Traffic was light, and the cab driver’s horse young, not like some of the nags that dragged their tired, bony bodies up and down the streets, and they arrived at the levee barely twenty minutes later. They stood in the shadows on the edge of a brick warehouse, Franklin leaning on his crutches.

“What now?” he asked.

She pointed in the direction they needed to travel. “Can you manage?”

He nodded.

She had dressed him in the butternut jacket with captain’s bars at the house, and now she removed a forage cap purchased in the city and placed it on his head.

“There. Now you look like a proper soldier. You took a wound and came downriver to recover under your wife’s tender care, who is staying with her sister in New Orleans. That story should be easy enough for both of us to remember.”

“I hope you’re the wife, and not the sister.”

“Hah!”

“I beg your pardon, it was a poor jest. After the stupid things I said last night, I should be more careful.”

“I know how you meant it,” she reassured him. “And I know you had no ill intentions last night, either. My pride got the better of me, and my behavior was wretched. I’m the one who should be begging forgiveness.”

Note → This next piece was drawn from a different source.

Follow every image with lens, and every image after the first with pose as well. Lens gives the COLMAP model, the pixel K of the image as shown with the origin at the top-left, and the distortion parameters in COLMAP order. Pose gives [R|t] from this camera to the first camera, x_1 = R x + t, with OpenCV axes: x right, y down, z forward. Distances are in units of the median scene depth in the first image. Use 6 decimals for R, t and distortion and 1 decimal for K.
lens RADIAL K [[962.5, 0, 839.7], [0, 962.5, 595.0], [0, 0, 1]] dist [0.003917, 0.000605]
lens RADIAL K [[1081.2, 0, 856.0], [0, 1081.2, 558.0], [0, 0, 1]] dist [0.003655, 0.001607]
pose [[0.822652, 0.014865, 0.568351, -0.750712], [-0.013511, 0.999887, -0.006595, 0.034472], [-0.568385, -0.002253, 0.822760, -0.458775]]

“We’ll make a pact,” he said. “I’ll forgive your pride if you will forgive my clumsy tongue.”

“Done.”

F
ifteen minutes later, they were sitting on a downed sycamore log that had been half buried in the levee with its top skimmed off to serve as a crude bench. They’d tucked the crutches into the shadows behind the log, and Franklin put the watch in his breast pocket, prepared to pull it out and check anytime someone walked by close enough to see. A gaslight flickered above them, lighting the docks. The sound of cornets and saxophones drifted from Jackson Square to their rear. It was New Year’s Eve, and the celebrations were beginning in front of the cathedral. In a couple of hours they would spread throughout the Quarter and move up to the levee as well. But at the moment, the levee was nearly empty.

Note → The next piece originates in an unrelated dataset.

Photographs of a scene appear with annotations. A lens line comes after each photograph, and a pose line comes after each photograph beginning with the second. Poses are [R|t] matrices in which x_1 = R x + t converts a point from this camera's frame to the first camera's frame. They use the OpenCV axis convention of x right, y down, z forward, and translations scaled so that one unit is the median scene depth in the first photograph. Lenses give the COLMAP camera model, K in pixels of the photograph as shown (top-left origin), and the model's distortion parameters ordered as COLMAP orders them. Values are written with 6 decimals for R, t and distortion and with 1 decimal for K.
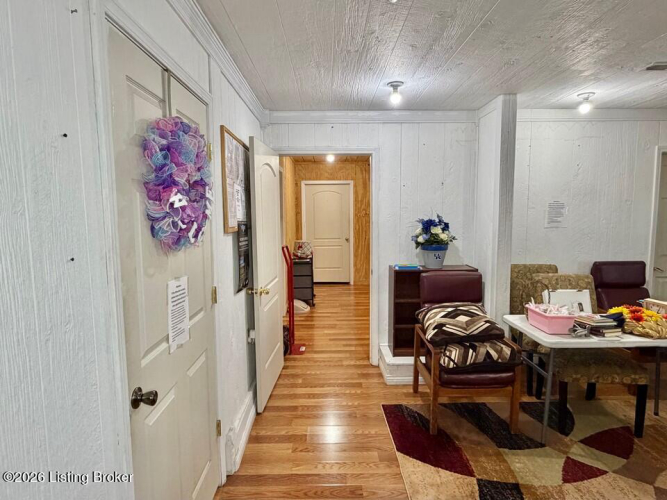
lens RADIAL K [[376.3, 0, 332.7], [0, 376.3, 248.1], [0, 0, 1]] dist [-0.002508, 0.000246]
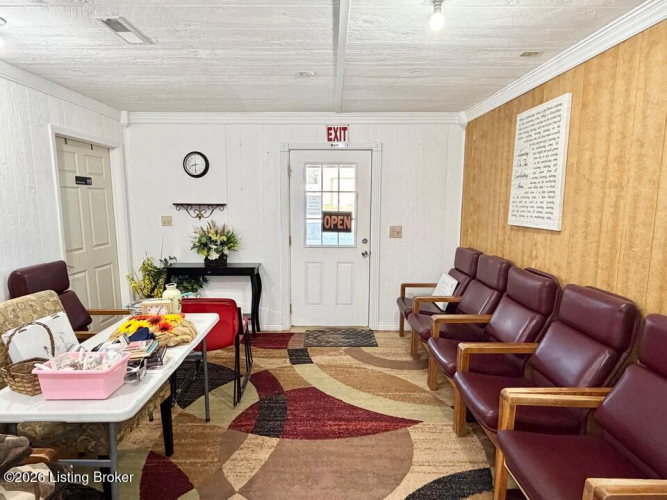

In past years, the riverfront had been swarming with stevedores, both free and slave, day and night. New Year’s Eve would have been no exception. They would be unloading flour, vegetables, and beef from upriver, and molasses, sugar, salt, and manufactures from the Gulf. But river traffic had choked to a near standstill. Tonight, the Mississippi in front of the levee was nearly empty, except for a single barge preparing to depart downstream with a pair of long, dark cannons lashed on its deck, surrounded by crates of guns and foodstuff for the forts. A good twenty soldiers milled about smoking and talking. The main group stood forty or fifty feet away from Josephine and Franklin, and one would glance in their direction every minute or two. She worried that the blockade-runner would take one look at the military traffic and renege on his promise to Solomon Fein.

Franklin took Josephine’s hands and leaned in as if he were her husband and they’d come up to the levee to get away from the crowds at Jackson Square. Her hands felt small and frail in his big ones, a sensation that gave her a peculiar feeling in her belly.